Bt-maize is genetically engineered to make it resistant to the stem borer. It is created by adding the genes from the soil bacterium Bacillus thuringiensis to the maize seeds. It produces a toxin that kills the stem borer. Bt-maize has been cultivated in some countries including South Africa and Kenya, mainly among large-scale farmers because of the high price of seeds. Apart from being expensive for small-scale farmers, farmers are not allowed to save or exchange seed of Bt-maize. Moreover, there is evidence that stem borers quickly develop resistance to Bt-maize and some fear that the pollen could transmit the Bt-gene to local maize varieties.

The most common storage pests of maize are the Angoumois grain moth (Sitotroga cerealella), the larger grain borer (Prostephanus truncatus), grain weevils (Sitophilus spp.) and rodents (mostly mice). They can be managed by a combination of measures:

• Early harvest of the maize to prevent or reduce infestation of the maize cobs in the field.
• Growing suitable varieties that have the husk covering all of the grains.
• Proper drying of the maize grain is an important procedure in storage pest prevention. In order to be stored safely, the produce must be dried quickly after harvest and only be stored after it has been thoroughly dried.
• Good hygiene in the storage area by cleaning out all residual pockets of infestation at the end of the storage season minimizes reinfestation of the new harvest.
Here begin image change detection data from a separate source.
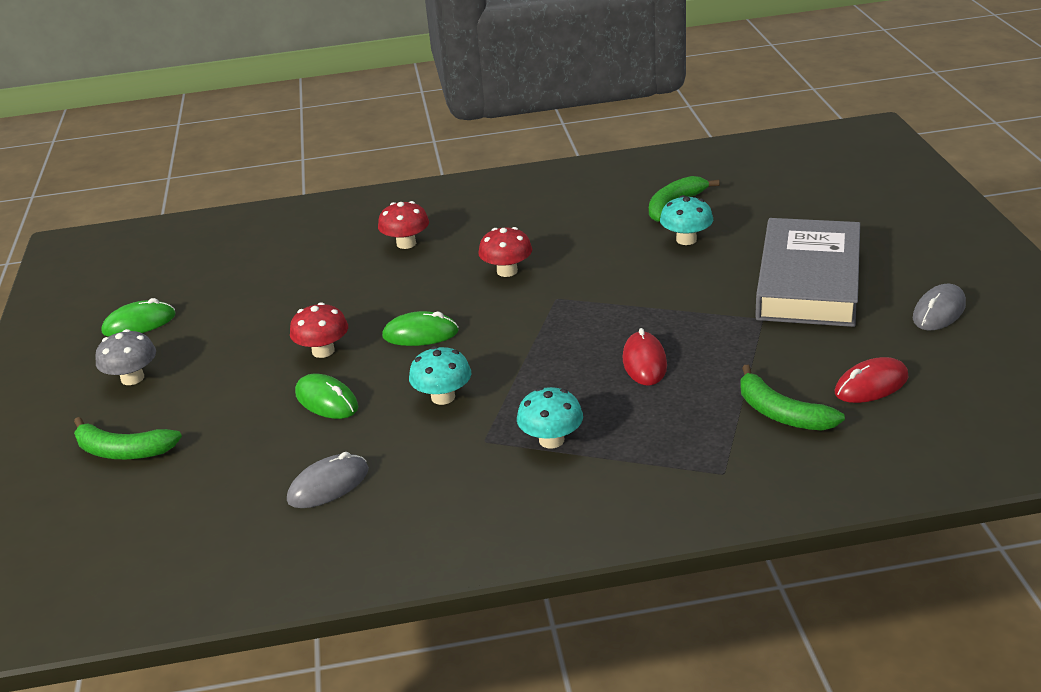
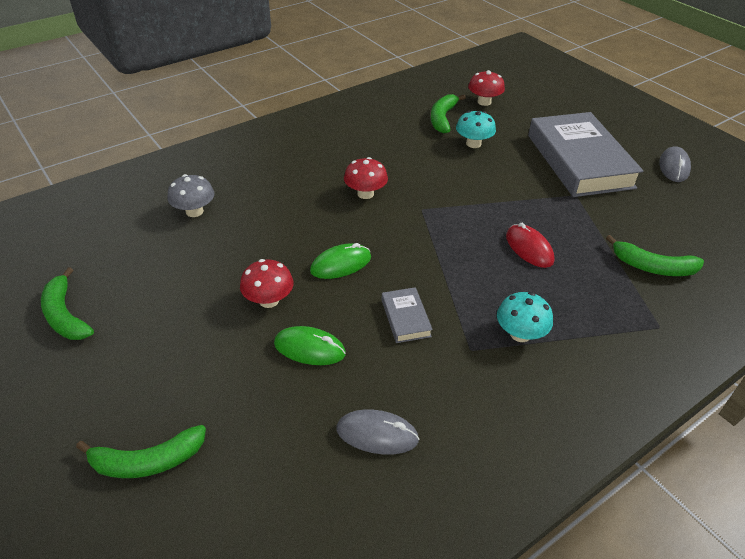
camera: 30 degrees left, 10 degrees up
(132, 378) = (100, 376): grey mushroom -> grey mushroom (194, 211)
(139, 324) = (65, 315): green mouse -> green banana
(328, 485) = (377, 434): grey mouse -> grey mouse turned 75 degrees clockwise
(406, 243) = (264, 185): red mushroom -> red mushroom (484, 102)
(443, 397) = (405, 318): turquoise mushroom -> grey book
(871, 385) = (685, 230): red mouse -> none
Removing all dark corners, sealing off all potential entry points and clearing the surrounding spots where rodents are likely to hide, is helpful to control rodents.
• Periodic inspection and removal of all infested maize cobs or grain.
• Use of plant extracts, for example, crushed, ripe, dry chilli pepper pods and mixed with wood ashes, and mixed with dried maize ready for storage to repel and kill maize weevils.
• Use of natural enemies, for example, the predatory beetle Teretrius nigrensis has been used in many African countries in an attempt to control the larger grain borer.